René Pierre Allain at Stefan Stux
Art in America , April 2000
by Tom McDonough
In his new steel "paintings," the New York-based Canadian Rene Pierre Allain continues to mine the lode he has been exploring for several years: the bas-relief, that rich hybrid of painting and sculpture. The 14 works (all 1999) in the somewhat crowded installation at Stefan Stux are constructed out of steel sheets which have been manipulated to form slanted, angled and curved surfaces that are contained within substantial metal frames. From a distance, the reliefs may appear to be governed by a strict bilateral symmetry, but closer inspection reveals a more complicated arrangement of planes. Oblique Carapace, for example, which at first seems to be composed of a large central panel flanked by two smaller identical panels, actually offers a dialogue between what are convex and concave plates at either end of the work.
This rather industrial esthetic is further moderated by Allain's painterly treatment of the steel, which receives a patina of corrosive gun blue, clear sealant and wax. The result is a refined surface of nuanced darkness, ranging from blacks and grays to flinty blues. A mottled field is particularly evident in Caustic Carapace. Thus the artist puts contradictory forces into play: simplicity and complication, the weight of steel and the atmospheric surface quality, the sculptural and the painterly.

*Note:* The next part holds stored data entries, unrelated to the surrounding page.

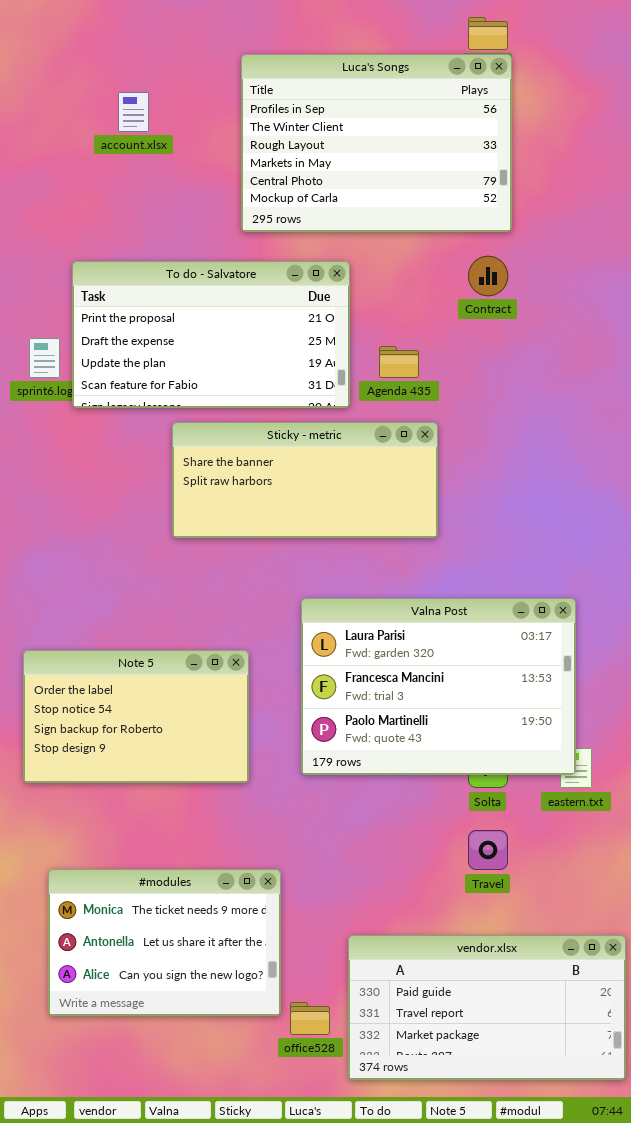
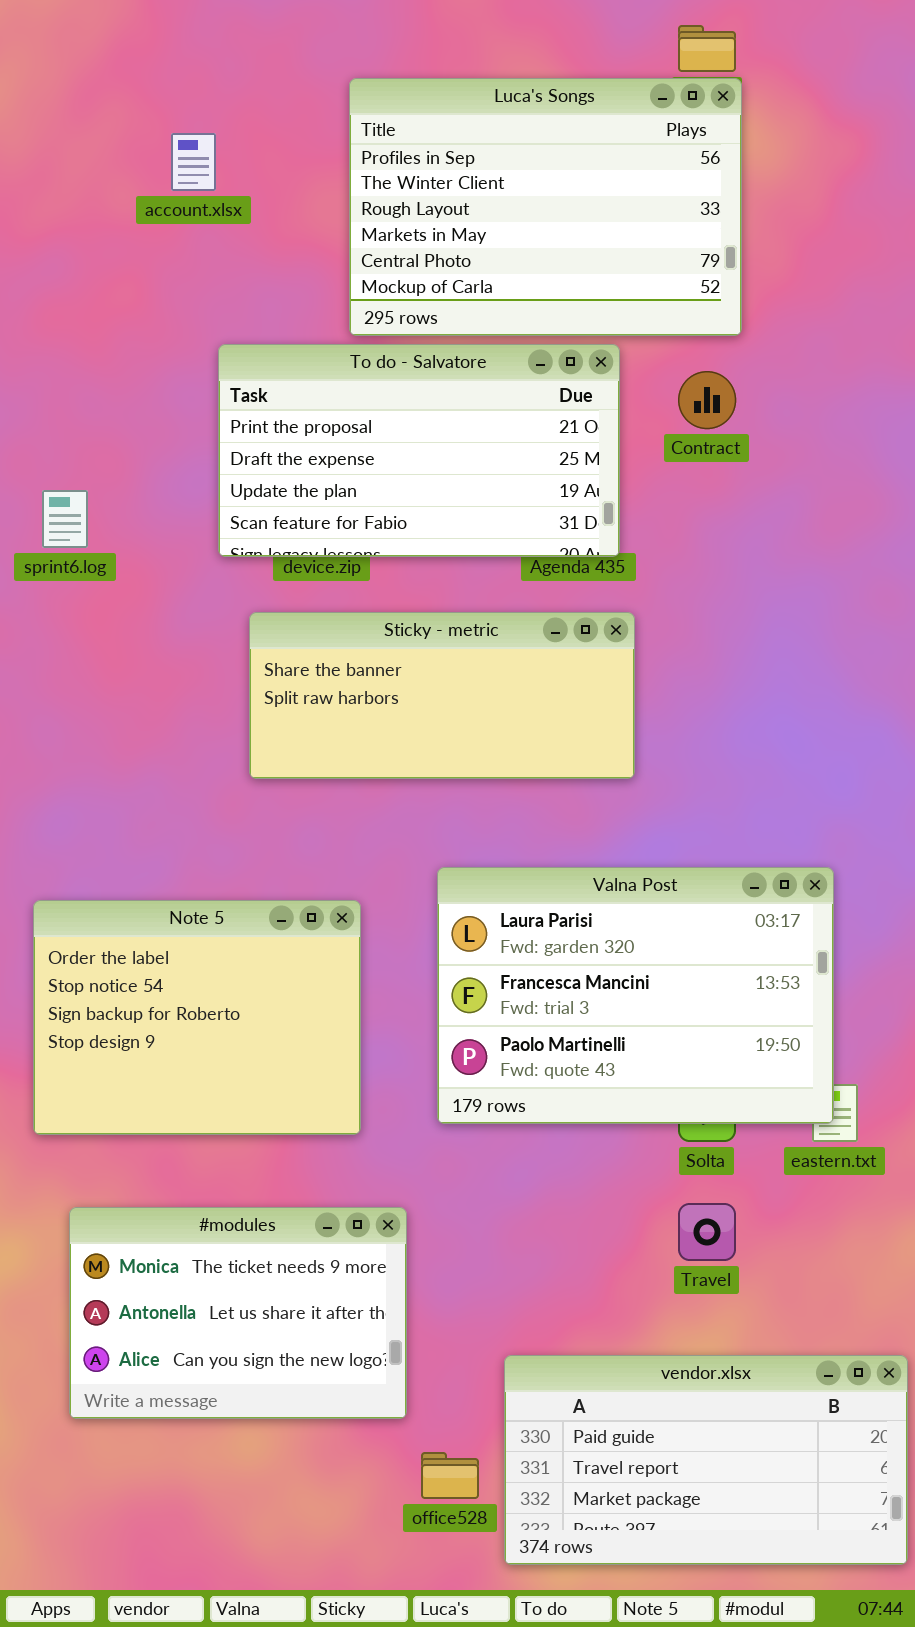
To do - Salvatore: [72,261,350,408] -> [218,344,620,557], moved
Note 5: [23,650,249,783] -> [33,900,361,1135], resized
#modules: [48,869,281,1016] -> [69,1207,407,1419], moved

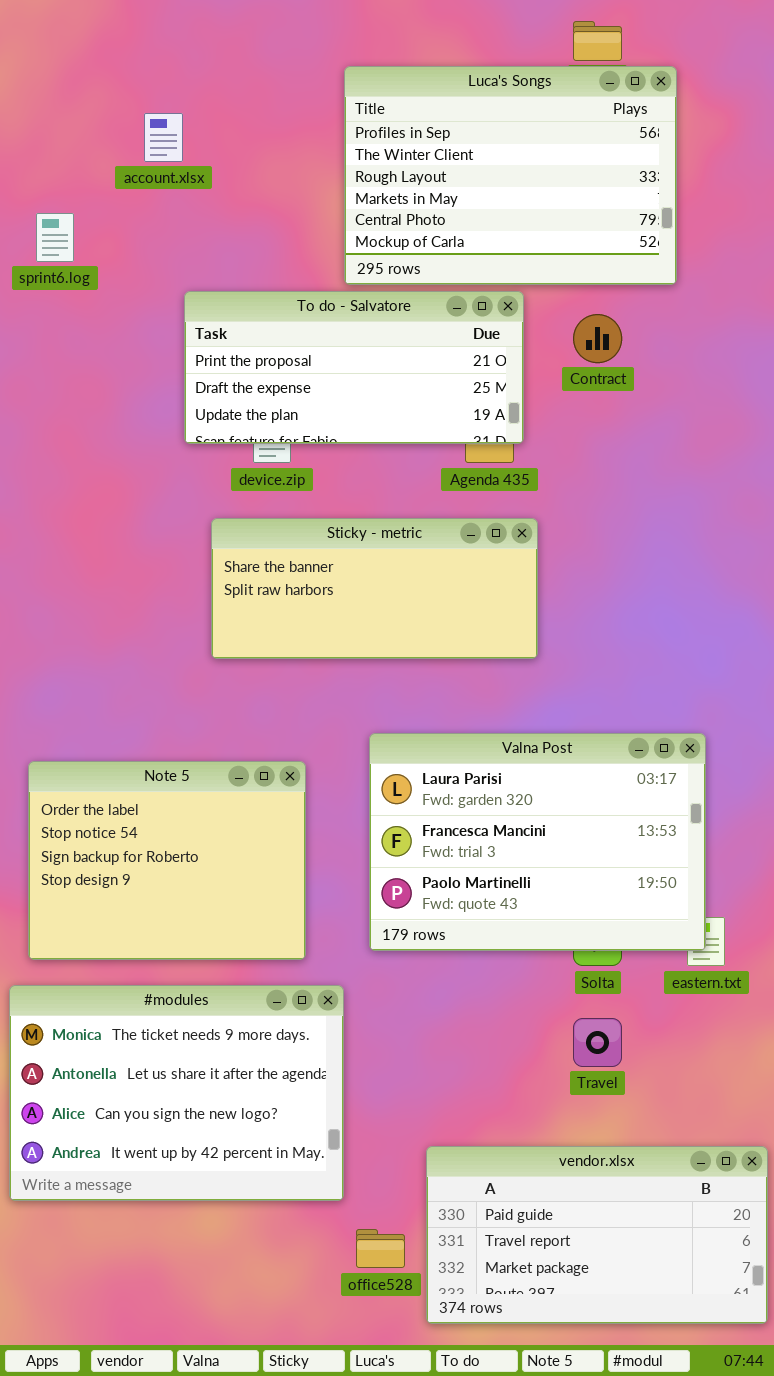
Luca's Songs: [349,78,742,336] -> [344,66,677,285], moved
To do - Salvatore: [218,344,620,557] -> [184,291,524,444], resized
sprint6.log: [42,490,88,548] -> [36,213,74,262], moved
#modules: [69,1207,407,1419] -> [9,985,344,1201], resized

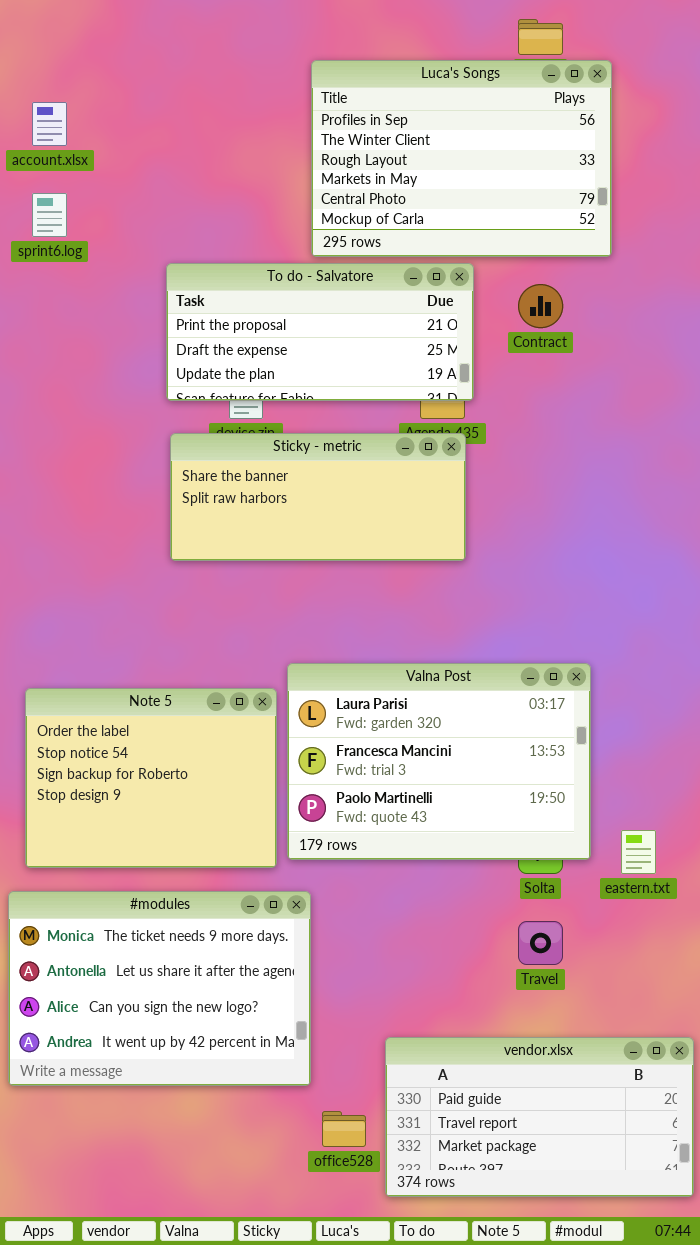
account.xlsx: [144,113,183,162] -> [32,102,67,146], moved
Sticky - metric: [211,518,538,659] -> [170,433,466,561], moved
Valna Post: [369,733,706,951] -> [287,663,591,860], moved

These are hybrid art works in the tradition of Donald Judd's "specific objects." But unlike his Minimalist predecessor, Allain instills a particular emotional charge in his work, something sinister, akin to a creeping sense of dread. A strong hint is provided by the term "carapace," which appears in all the titles and underscores the works' resemblance to a protective covering or armor. Even without the verbal clue, these shadowy, heavy, almost overbearingly masculine works would suggest a world of weaponry and combat. One might say these paintings are as seductive as an automatic pistol: they exert, at least for this viewer, an uncomfortable attraction, occasion a guilty pleasure with their violent allure. The feeling may be similar to what was experienced by early viewers of Frank Stella's black paintings when they first encountered the severity and evocative titles (remember Die Fahne Hoch?) of those dark slabs.
It has taken a new generation of feminist art historians to remind us of the bellicose references in postwar American abstraction. Allain's Carapaces--like his earlier paintings, which were inspired by the abstract patterns of military insignia--engage knowingly with this history, positioning themselves as neither critique nor affirmation of such masculine biases, but implicating the viewer in their martial elegance.